## Textauszug

^^^^^^^^^^^^^^^^

Flughafen Düsseldorf: Neuer Gebetsraum für Muslime eingerichtet

Im Sicherheitsbereich des Düsseldorfer Flughafens gibt es nun ein spezielles Angebot für Muslime. Für die Gläubigen wurde dort ein eigener Gebetsraum eingerichtet. Geschuldet ist die Neuerung einer wachsenden Zahl muslimischer Fluggäste auf dem Airport der nordrhein-westfälischen Landeshauptstadt.

Ihren täglichen Gebeten können Muslime ab sofort auch im Sicherheitsbereich des Düsseldorfer Flughafens nachgehen. Angeboten wird ein gut 30 Quadratmeter großer Raum, der Männern und Frauen eine getrennte Andacht ermöglicht. Den neuen Service gibt es nicht ohne Grund: Gerade der Flugsteig C gilt mittlerweile als ein Tor zum Nahen Osten.

^^^^^^^^^^^^^^^^

## Aufgabe 1
Wiederholen Sie aus dem Textauszug wortgetreu alles von „Ihren täglichen Gebeten“ bis hinunter zu „zum Nahen Osten.“.
## Aufgabe 2
Beantworten Sie anhand des Textauszugs die folgenden Fragen:
(a) Worauf ist die Einrichtung des Gebetsraums laut Text zurückzuführen?
(b) Wie groß ist der Raum?
(c) Welcher Flugsteig gilt inzwischen als ein Tor zum Nahen Osten?

^^^^^^^^^^^^^^^^

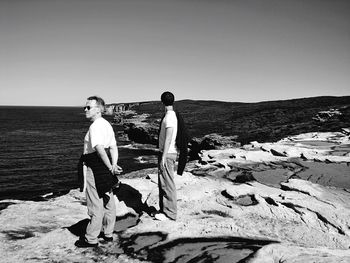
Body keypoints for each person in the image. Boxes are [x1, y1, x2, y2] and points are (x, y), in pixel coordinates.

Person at [75, 96, 121, 248]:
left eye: (88, 107)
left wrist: (109, 166)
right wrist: (113, 166)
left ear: (99, 109)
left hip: (95, 165)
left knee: (95, 203)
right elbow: (113, 147)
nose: (85, 110)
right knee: (108, 199)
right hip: (106, 164)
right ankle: (108, 233)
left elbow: (99, 148)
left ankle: (91, 238)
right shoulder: (107, 125)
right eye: (85, 107)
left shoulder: (95, 126)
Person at [155, 91, 188, 221]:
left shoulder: (169, 117)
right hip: (169, 153)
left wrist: (163, 156)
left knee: (167, 184)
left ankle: (170, 213)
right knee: (163, 182)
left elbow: (169, 137)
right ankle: (164, 210)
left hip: (168, 154)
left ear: (162, 102)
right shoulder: (172, 115)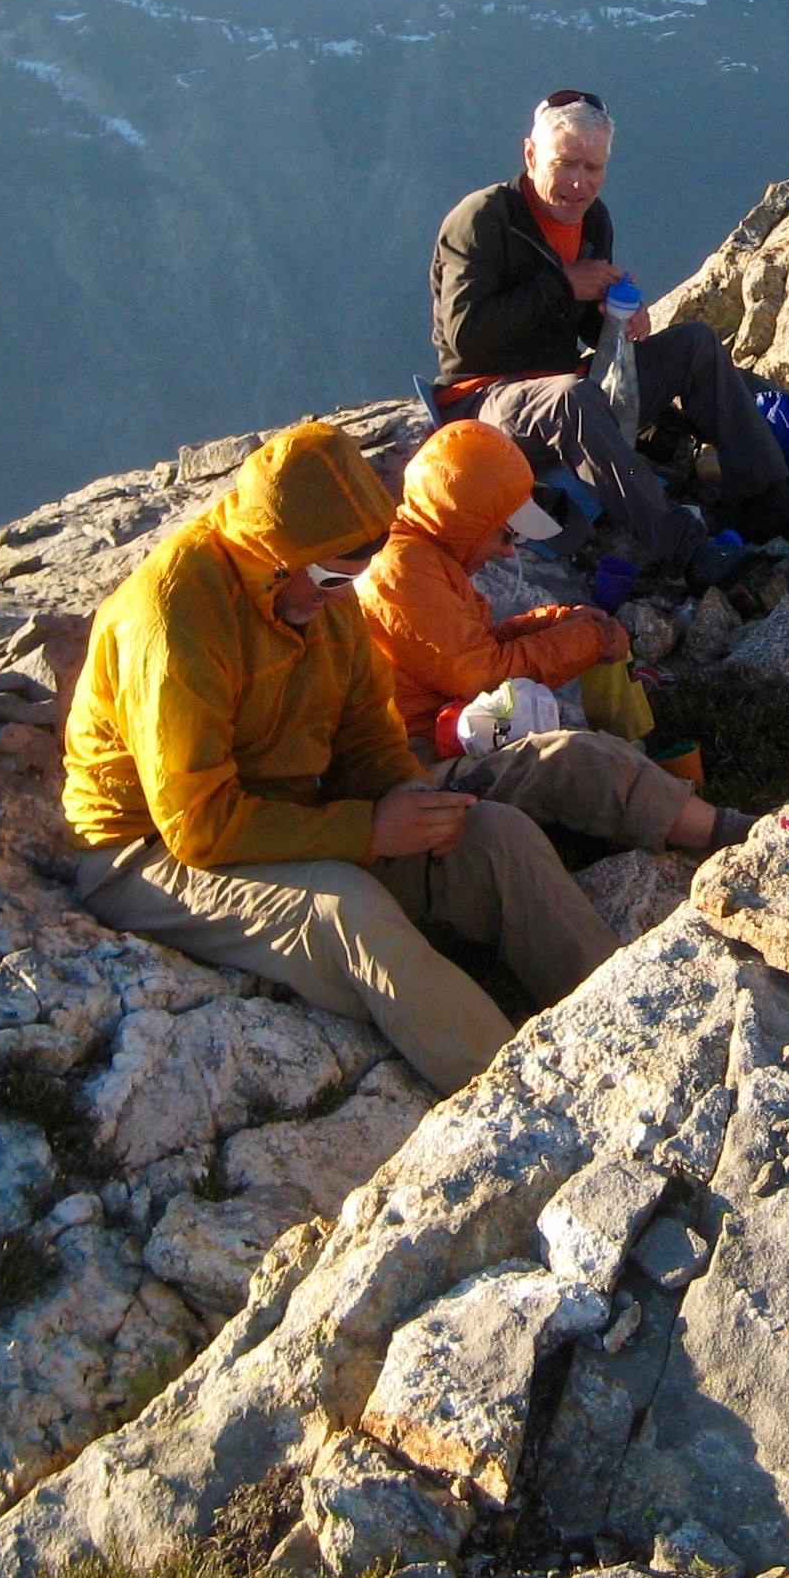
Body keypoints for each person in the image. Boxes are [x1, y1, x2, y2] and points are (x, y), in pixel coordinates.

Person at [63, 418, 623, 1094]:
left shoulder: (321, 590)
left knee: (491, 834)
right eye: (330, 576)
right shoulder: (176, 619)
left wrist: (409, 794)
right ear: (275, 552)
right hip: (147, 850)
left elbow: (366, 727)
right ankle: (525, 1105)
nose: (338, 593)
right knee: (346, 908)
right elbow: (198, 824)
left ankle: (621, 1027)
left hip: (282, 809)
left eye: (350, 575)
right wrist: (366, 831)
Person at [431, 88, 789, 580]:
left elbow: (586, 329)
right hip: (485, 400)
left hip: (562, 384)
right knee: (571, 396)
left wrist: (619, 321)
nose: (579, 183)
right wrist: (562, 285)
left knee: (694, 344)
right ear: (531, 154)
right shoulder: (484, 219)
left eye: (593, 168)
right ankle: (685, 550)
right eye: (565, 163)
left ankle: (766, 496)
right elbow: (467, 336)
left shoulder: (591, 219)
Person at [356, 419, 751, 853]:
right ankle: (731, 838)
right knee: (568, 757)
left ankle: (665, 814)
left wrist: (559, 621)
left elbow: (475, 647)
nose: (509, 550)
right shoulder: (401, 571)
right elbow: (479, 676)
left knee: (572, 742)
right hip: (418, 768)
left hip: (447, 736)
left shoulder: (427, 559)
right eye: (505, 533)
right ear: (466, 523)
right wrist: (585, 640)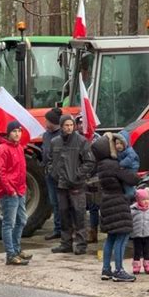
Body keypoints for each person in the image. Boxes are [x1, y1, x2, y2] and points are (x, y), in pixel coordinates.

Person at [91, 133, 140, 282]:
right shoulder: (114, 165)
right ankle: (119, 270)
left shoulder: (101, 165)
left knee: (111, 237)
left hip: (106, 201)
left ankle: (106, 269)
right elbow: (131, 179)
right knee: (123, 235)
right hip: (118, 202)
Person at [48, 114, 95, 255]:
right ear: (61, 126)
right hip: (60, 185)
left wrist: (77, 175)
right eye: (66, 125)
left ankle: (81, 244)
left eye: (71, 125)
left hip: (76, 185)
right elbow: (50, 160)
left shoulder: (81, 141)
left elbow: (90, 162)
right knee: (63, 215)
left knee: (79, 215)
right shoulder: (55, 142)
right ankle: (65, 243)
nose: (69, 128)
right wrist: (53, 172)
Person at [0, 121, 32, 265]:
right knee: (9, 223)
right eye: (14, 131)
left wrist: (23, 187)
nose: (17, 134)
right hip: (9, 192)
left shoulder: (20, 148)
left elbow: (21, 170)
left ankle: (16, 248)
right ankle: (10, 254)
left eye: (19, 131)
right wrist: (10, 190)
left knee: (22, 220)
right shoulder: (2, 149)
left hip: (20, 190)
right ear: (8, 133)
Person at [75, 115, 101, 243]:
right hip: (79, 175)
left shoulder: (97, 139)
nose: (81, 125)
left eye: (84, 122)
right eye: (79, 123)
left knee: (93, 206)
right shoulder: (73, 139)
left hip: (94, 176)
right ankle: (80, 232)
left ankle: (93, 232)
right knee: (79, 206)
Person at [42, 108, 63, 240]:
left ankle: (64, 229)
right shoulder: (46, 135)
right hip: (48, 173)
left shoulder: (62, 136)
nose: (45, 122)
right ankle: (57, 229)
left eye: (47, 120)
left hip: (59, 174)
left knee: (62, 203)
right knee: (54, 202)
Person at [112, 130, 140, 200]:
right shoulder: (119, 152)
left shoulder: (129, 150)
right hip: (126, 169)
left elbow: (129, 159)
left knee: (127, 183)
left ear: (126, 143)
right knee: (126, 183)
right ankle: (133, 194)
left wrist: (120, 164)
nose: (118, 146)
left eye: (121, 143)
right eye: (117, 143)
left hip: (132, 168)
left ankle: (131, 196)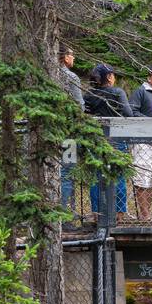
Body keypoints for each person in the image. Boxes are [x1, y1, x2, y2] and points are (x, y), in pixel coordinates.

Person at [83, 63, 132, 218]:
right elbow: (128, 113)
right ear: (109, 76)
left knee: (97, 176)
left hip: (96, 139)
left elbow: (86, 114)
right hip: (117, 139)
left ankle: (98, 213)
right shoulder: (117, 92)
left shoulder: (89, 95)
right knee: (118, 175)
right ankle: (119, 212)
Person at [128, 65, 152, 221]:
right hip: (142, 143)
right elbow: (132, 112)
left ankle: (147, 214)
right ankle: (144, 216)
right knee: (141, 180)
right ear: (149, 77)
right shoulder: (140, 92)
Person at [58, 45, 84, 211]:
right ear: (65, 57)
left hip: (45, 133)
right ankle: (66, 215)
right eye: (72, 55)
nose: (73, 58)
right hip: (68, 133)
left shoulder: (43, 74)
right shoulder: (70, 77)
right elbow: (78, 104)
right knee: (67, 173)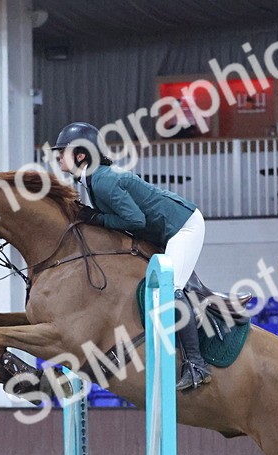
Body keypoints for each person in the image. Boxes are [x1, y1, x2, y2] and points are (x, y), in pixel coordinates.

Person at [51, 122, 210, 392]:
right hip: (164, 228)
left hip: (183, 226)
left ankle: (197, 365)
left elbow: (134, 220)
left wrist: (96, 218)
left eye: (62, 152)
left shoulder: (102, 180)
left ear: (80, 155)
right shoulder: (93, 178)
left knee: (171, 290)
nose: (57, 157)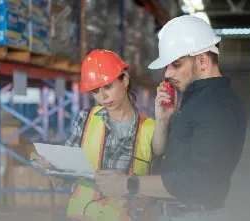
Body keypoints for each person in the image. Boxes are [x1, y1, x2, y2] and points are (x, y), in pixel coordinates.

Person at [94, 15, 247, 221]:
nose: (167, 73)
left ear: (202, 61)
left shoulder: (217, 105)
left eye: (176, 64)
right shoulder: (196, 98)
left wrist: (130, 184)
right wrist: (164, 120)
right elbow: (173, 159)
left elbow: (204, 180)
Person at [30, 49, 157, 221]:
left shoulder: (151, 129)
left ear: (125, 80)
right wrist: (51, 167)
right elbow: (65, 177)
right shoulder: (86, 119)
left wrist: (133, 199)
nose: (103, 97)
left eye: (108, 86)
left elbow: (160, 188)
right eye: (96, 91)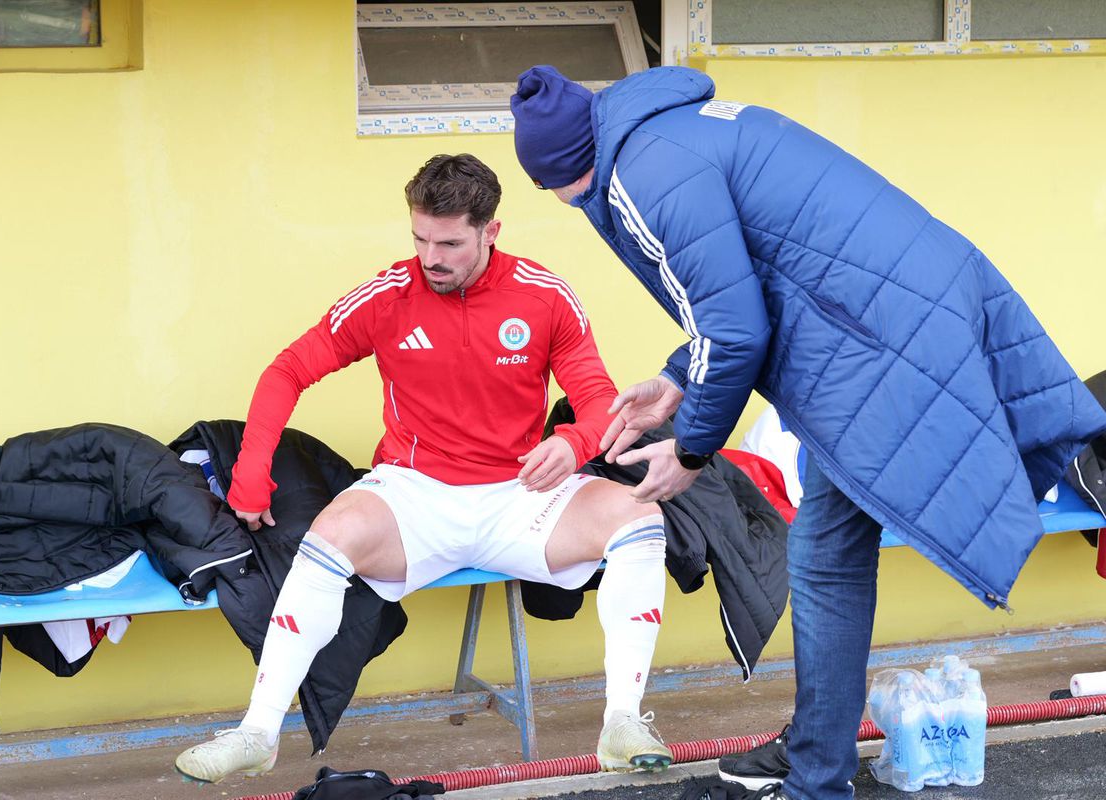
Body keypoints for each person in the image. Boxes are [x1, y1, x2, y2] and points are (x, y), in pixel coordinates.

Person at [510, 66, 1106, 800]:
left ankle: (818, 775)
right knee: (830, 552)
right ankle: (817, 750)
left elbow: (733, 329)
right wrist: (676, 381)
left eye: (554, 191)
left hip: (874, 342)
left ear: (564, 174)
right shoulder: (675, 129)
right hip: (898, 312)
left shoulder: (637, 176)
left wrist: (693, 450)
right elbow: (753, 278)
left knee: (826, 559)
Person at [174, 154, 674, 783]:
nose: (431, 257)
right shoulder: (389, 295)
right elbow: (288, 371)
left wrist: (576, 444)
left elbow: (600, 398)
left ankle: (622, 721)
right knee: (328, 537)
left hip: (520, 494)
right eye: (420, 239)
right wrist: (252, 468)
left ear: (491, 231)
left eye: (449, 243)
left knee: (639, 515)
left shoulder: (545, 295)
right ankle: (258, 732)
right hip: (415, 494)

^^^^^^^^^^^^^^^^

## Lösung 1
Ihren täglichen Gebeten können Muslime ab sofort auch im Sicherheitsbereich des Düsseldorfer Flughafens nachgehen. Angeboten wird ein gut 30 Quadratmeter großer Raum, der Männern und Frauen eine getrennte Andacht ermöglicht. Den neuen Service gibt es nicht ohne Grund: Gerade der Flugsteig C gilt mittlerweile als ein Tor zum Nahen Osten.

## Lösung 2
(a) Auf eine wachsende Zahl muslimischer Fluggäste.
(b) Gut 30 Quadratmeter.
(c) Der Flugsteig C.